== Task directions ==
Repeat each record below exactly, omitting whatever pictures appear in it.
***
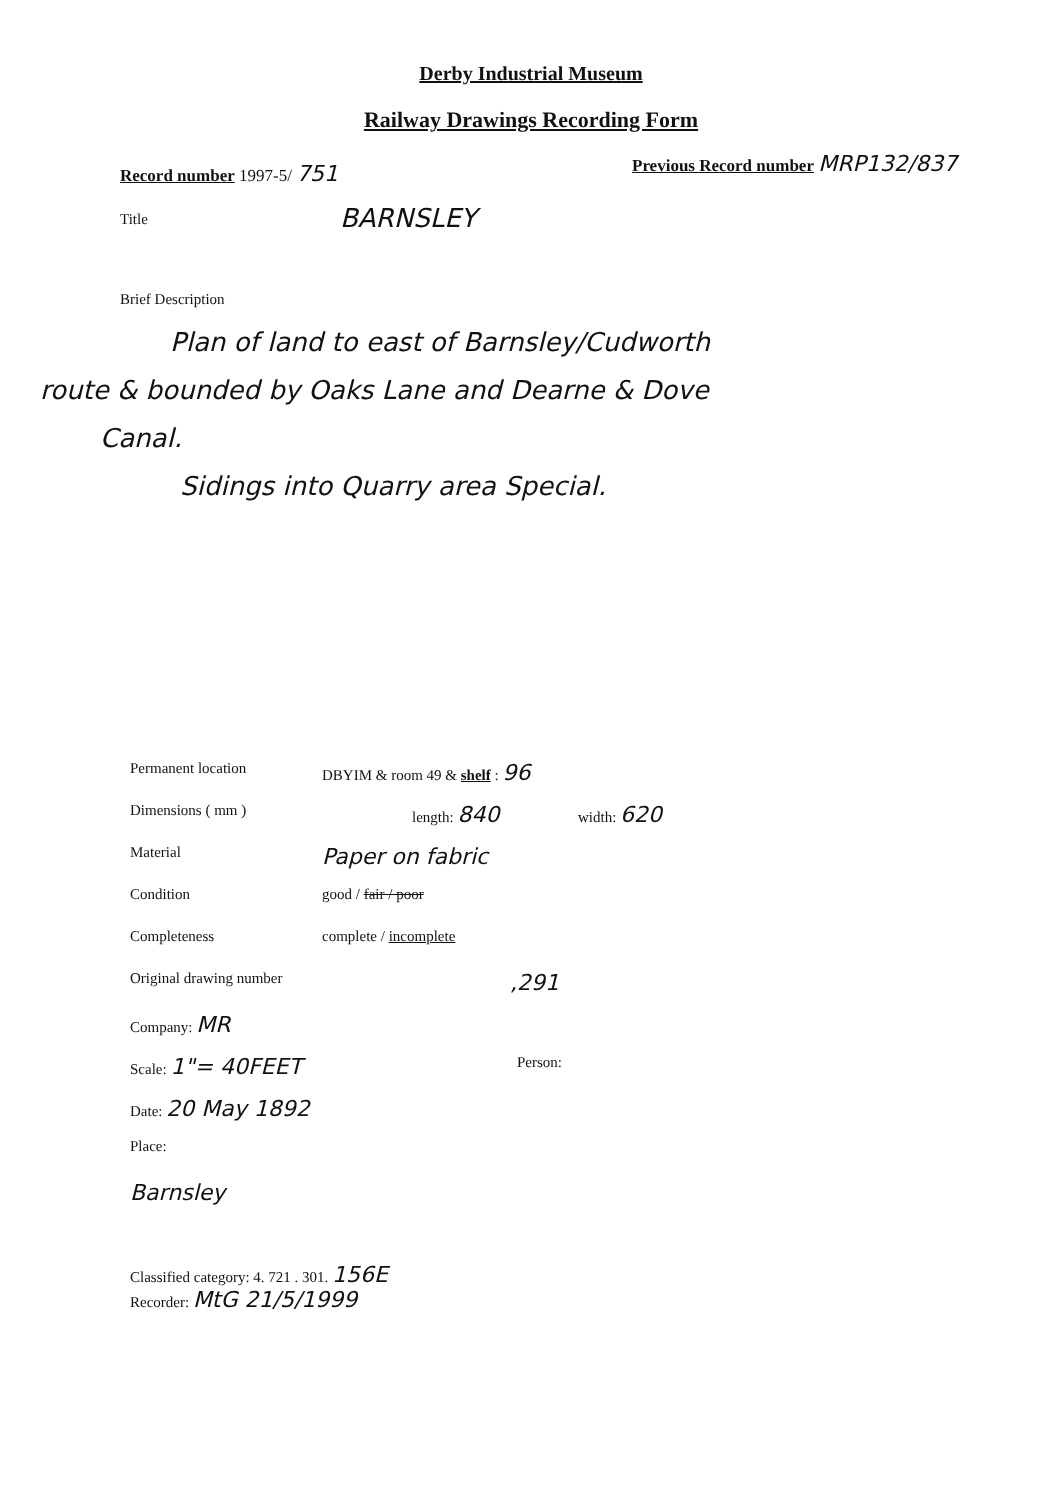Derby Industrial Museum
Railway Drawings Recording Form
Record number 1997-5/ 751 Previous Record number MRP132/837
Title BARNSLEY
Brief Description
Plan of land to east of Barnsley/Cudworth
route & bounded by Oaks Lane and Dearne & Dove
Canal.
Sidings into Quarry area Special.
Permanent location DBYIM & room 49 & shelf : 96
Dimensions ( mm ) length: 840 width: 620
Material Paper on fabric
Condition good / fair / poor
Completeness complete / incomplete
Original drawing number,291
Company: MR Scale: 1"= 40FEET Person:
Date: 20 May 1892 Place: Barnsley
Classified category: 4. 721 . 301. 156E
Recorder: MtG 21/5/1999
***
== Output for this exercise ==
Derby Industrial Museum
Railway Drawings Recording Form
Record number 1997-5/ 751 Previous Record number MRP132/837
Title BARNSLEY
Brief Description
Plan of land to east of Barnsley/Cudworth
route & bounded by Oaks Lane and Dearne & Dove
Canal.
Sidings into Quarry area Special.
Permanent location DBYIM & room 49 & shelf : 96
Dimensions ( mm ) length: 840 width: 620
Material Paper on fabric
Condition good / fair / poor
Completeness complete / incomplete
Original drawing number,291
Company: MR Scale: 1"= 40FEET Person:
Date: 20 May 1892 Place: Barnsley
Classified category: 4. 721 . 301. 156E
Recorder: MtG 21/5/1999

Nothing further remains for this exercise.